La ville de Vancouver était depuis longtemps caractérisée par ses centaines de petits dispensaires de cannabis semi-légaux. Depuis la légalisation de cette plante, sa vente a été strictement encadrée. Les responsables municipaux redoublent d’efforts pour forcer les commerçants rebelles à mettre fin à leurs activités. Cette vaste opération crée cependant un malaise chez les consommateurs de cannabis médical.

Forcé à fermer boutique

Dana Larsen n’approuve pas du tout cette décision des élus municipaux. Cet activiste bien connu de la scène locale a dû fermer son dispensaire afin d’éviter les problèmes légaux. Plusieurs personnes s’étaient réunies à l’occasion de ce triste événement pour protester contre les fermetures récentes. Le commerce de Dana Larsen est l’un des 10 établissements qui sont touchés par une ordonnance de cessation d’activités. Le propriétaire prévoit conserver son local, mais seulement dans un but d’informer les consommateurs à propos des meilleures façons de faire usage du cannabis. Il estime que son expertise en la matière peut réduire les risques reliés à la santé, surtout chez les nouveaux patients qui découvrent le cannabis médical.

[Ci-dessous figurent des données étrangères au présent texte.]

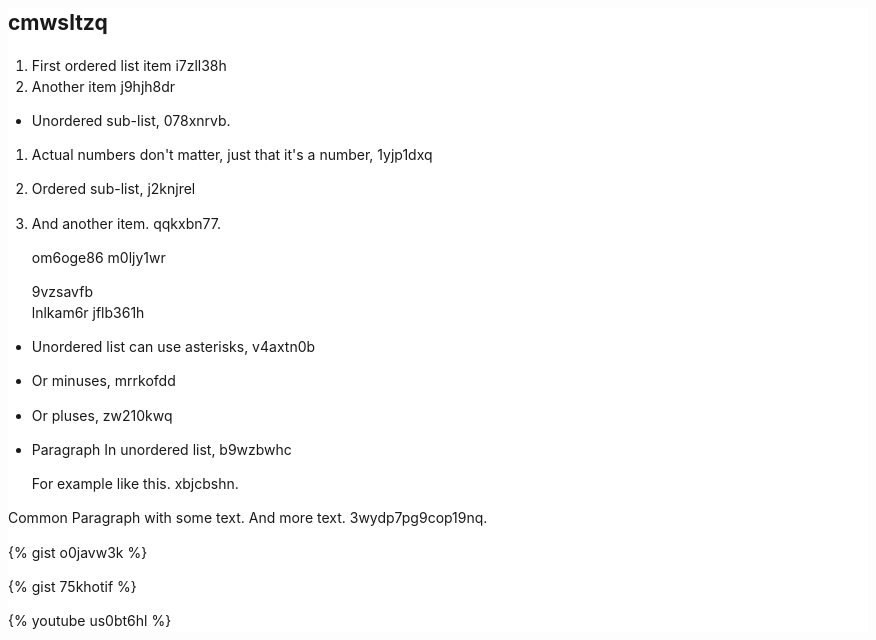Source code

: ## cmwsltzq


1. First ordered list item i7zll38h
2. Another item j9hjh8dr
  * Unordered sub-list, 078xnrvb.
1. Actual numbers don't matter, just that it's a number, 1yjp1dxq
  1. Ordered sub-list, j2knjrel
4. And another item. qqkxbn77.

   om6oge86 m0ljy1wr

   9vzsavfb  
   lnlkam6r
   jflb361h

* Unordered list can use asterisks, v4axtn0b
- Or minuses, mrrkofdd
+ Or pluses, zw210kwq
- Paragraph In unordered list, b9wzbwhc

  For example like this. xbjcbshn.

Common Paragraph with some text.
And more text. 3wydp7pg9cop19nq.

{% gist o0javw3k %}

{% gist 75khotif %}

{% youtube us0bt6hl %}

Au final, tous les dispensaires visés par cette offensive légale prévoient fermer boutique. Les propriétaires de dix autres commerces peuvent s’attendre à bientôt recevoir des sommations similaires. Les officiels municipaux ont bien l’intention de faire disparaître les dispensaires semi-légaux de la carte pour laisser toute la place aux établissements dotés de permis de vente de cannabis.

Un problème pour les patients

Comme Dana Larsen l’explique, plusieurs patients font une utilisation régulière des aliments au cannabis pour soulager leurs maux. Comme ces produits sont illégaux jusqu’à l’automne prochain, ces patients devront prendre leur mal en patience s’ils ne peuvent plus s’approvisionner dans les dispensaires.

Kathryn Holm, la responsable municipale de l’inspection des permis, mentionne à ce sujet que tous les efforts sont déployés pour accélérer le processus d’accréditation des dispensaires légaux. Si tout se déroule bien, ils pourront commencer à vendre des aliments à base de CBD et THC dès le 17 octobre 2019.

De son côté, Mike Farnworth, le ministre provincial de la sécurité publique, explique que de plus en plus de dispensaires autorisés ouvriront leurs portes en Colombie-Britannique. Dans ce contexte, ceux qui ne possèdent pas de permis devront rapidement fermer boutique. Leur présence ne sera plus tolérée comme elle l’était dans les années qui précédaient la légalisation. Plusieurs tenanciers comme Dana Larsen prévoient d’ailleurs ouvrir de nouveaux commerces légaux, au plus grand plaisir de leurs fidèles clients.